The authorship of the remaining five poems, together with such relevant facts of the authors' lives as are known, is as follows. Pyramus and Thisbe is by one Dunstan Gale (fl. 1596), about whom nothing else is known. Dom Diego and Ginevra has long been attributed to Richard Lynche (fl. 1601), otherwise chiefly known for his Diella, a conventional sonnet sequence accompanying Dom Diego, and for his translation of Cartari's Le Imagini, Englished as The Fountaine of Ancient Fiction (1599). Mirrha and Hiren are by William Barksted (fl. 1611), "one of the servants of his Majesties Revels," as the title page of Hiren proclaims. Barksted is believed to have completed The Insatiate Countess after Marston's withdrawal from the stage in 1608 or 1609. This play, bearing Barksted's name in one issue of the 1631 edition, contains a number of lines and phrases identical with lines and phrases in Mirrha and Hiren.[10]

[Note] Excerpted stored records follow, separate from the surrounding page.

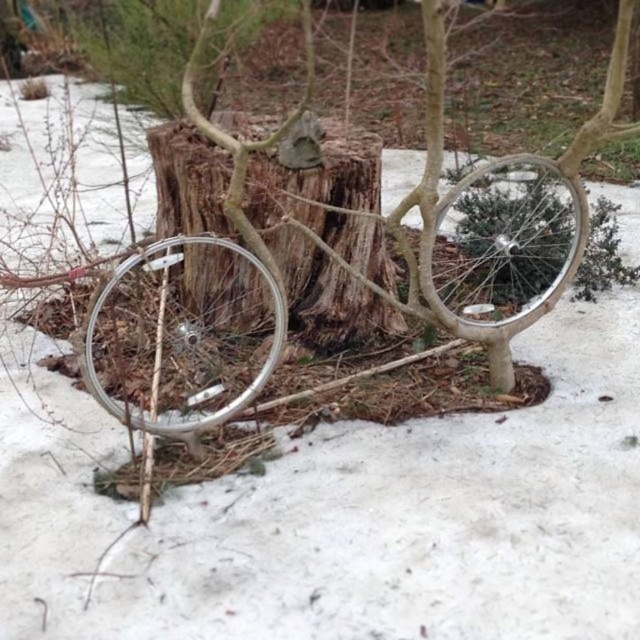
Which of these two, wooden tree stump at center or silver metallic wheel at center, stands taller?

silver metallic wheel at center

Who is positioned more to the left, wooden tree stump at center or silver metallic wheel at center?

wooden tree stump at center

What do you see at coordinates (328, 196) in the screenshot? This screenshot has width=640, height=640. I see `wooden tree stump at center` at bounding box center [328, 196].

Locate an element on the screen. The height and width of the screenshot is (640, 640). wooden tree stump at center is located at coordinates (328, 196).

Is silver metallic bicycle at center bigger than silver metallic wheel at left?

Yes, silver metallic bicycle at center is bigger than silver metallic wheel at left.

Find the location of `silver metallic bicycle at center`. silver metallic bicycle at center is located at coordinates (186, 336).

Is silver metallic wheel at left to the right of silver metallic wheel at center from the viewer's perspective?

Incorrect, silver metallic wheel at left is not on the right side of silver metallic wheel at center.

The image size is (640, 640). What do you see at coordinates (182, 333) in the screenshot?
I see `silver metallic wheel at left` at bounding box center [182, 333].

Is point (260, 294) less distant than point (525, 310)?

No, (260, 294) is behind (525, 310).

I want to click on silver metallic wheel at left, so click(182, 333).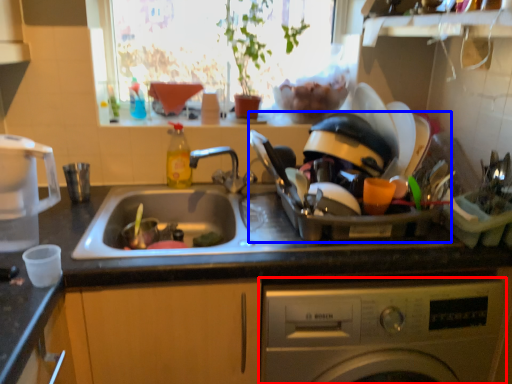
Question: Which point is closer to the camera, washing machine (highlighted by a red box) or appliance (highlighted by a blue box)?

Choices:
 (A) washing machine
 (B) appliance

Answer: (A)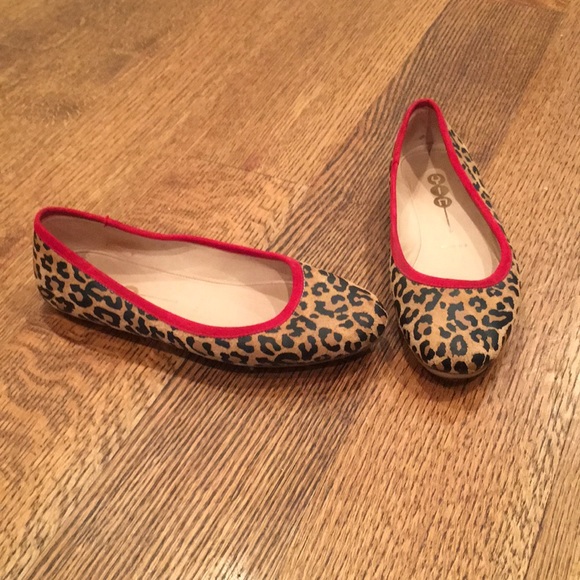
The width and height of the screenshot is (580, 580). In order to click on light wood in this screenshot , I will do `click(231, 117)`.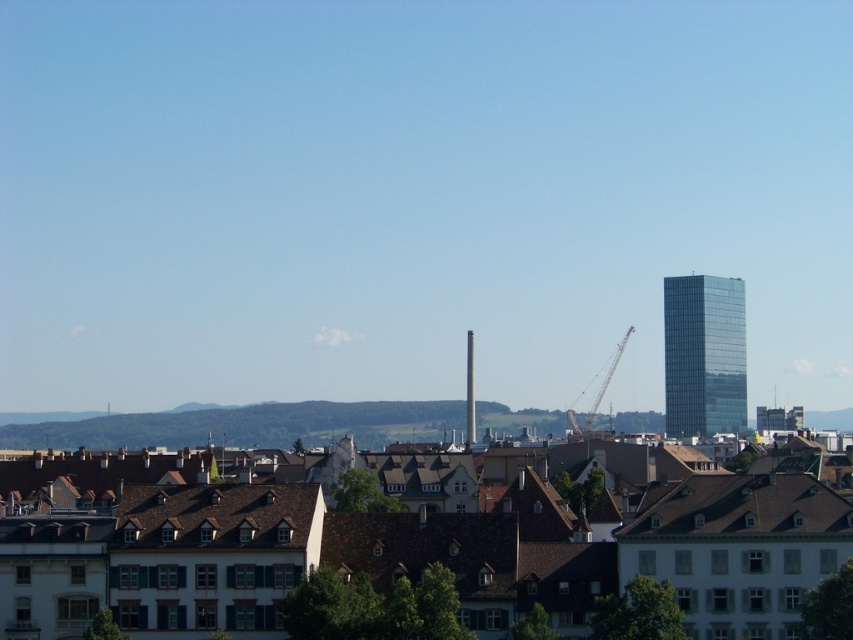
You are an architect planning to install a new billboard between the green glass tower at right and the metallic gray crane at center. Given their widths, which object should the billboard be closer to to ensure it doesn

The green glass tower at right has a lesser width compared to the metallic gray crane at center. Therefore, the billboard should be closer to the metallic gray crane at center to accommodate its larger width.

Based on the photo, what is located at the coordinates point (704,355)?

The green glass tower at right is located at point (704,355).

You are a city planner looking at the cityscape. You need to determine the visibility of the metallic gray crane at center from the main plaza located in front of the green glass tower at right. Can the crane be seen from there?

The metallic gray crane at center is behind the green glass tower at right, so it cannot be seen from the main plaza in front of the green glass tower at right.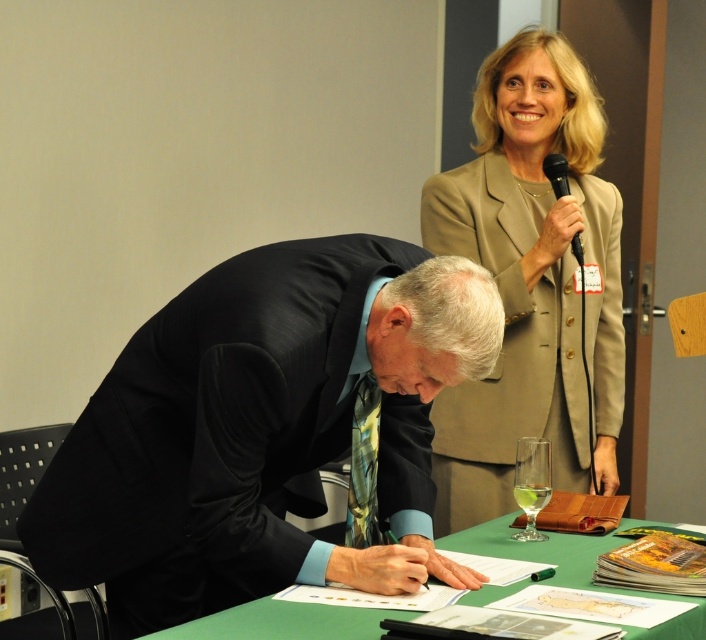
Question: Which point is closer to the camera?

Choices:
 (A) green matte table at lower center
 (B) clear glass wine glass at lower center
 (C) black silk suit at center
 (D) metallic silver microphone at upper right

Answer: (A)

Question: Can you confirm if black silk suit at center is positioned to the right of beige fabric suit at upper right?

Choices:
 (A) no
 (B) yes

Answer: (A)

Question: Considering the relative positions of clear glass wine glass at lower center and metallic silver microphone at upper right in the image provided, where is clear glass wine glass at lower center located with respect to metallic silver microphone at upper right?

Choices:
 (A) left
 (B) right

Answer: (A)

Question: Does black silk suit at center appear over clear glass wine glass at lower center?

Choices:
 (A) no
 (B) yes

Answer: (B)

Question: Which object is the closest to the green matte table at lower center?

Choices:
 (A) black silk suit at center
 (B) clear glass wine glass at lower center
 (C) beige fabric suit at upper right

Answer: (B)

Question: Which of the following is the farthest from the observer?

Choices:
 (A) (520, 305)
 (B) (532, 509)

Answer: (A)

Amos and Laura has been attributed, probably correctly, to Samuel Page (1574–1630),[11] who is mentioned by Meres as "most passionate among us to bewaile and bemoane the perplexities of Love,"[12] and by his fellow-Oxonian Anthony à Wood as long-time Vicar of Deptford.[13] Although a few additional facts are known about these authors, none seems to contribute to an understanding of the poems reprinted, and all may be found under the appropriate authors' names in the DNB.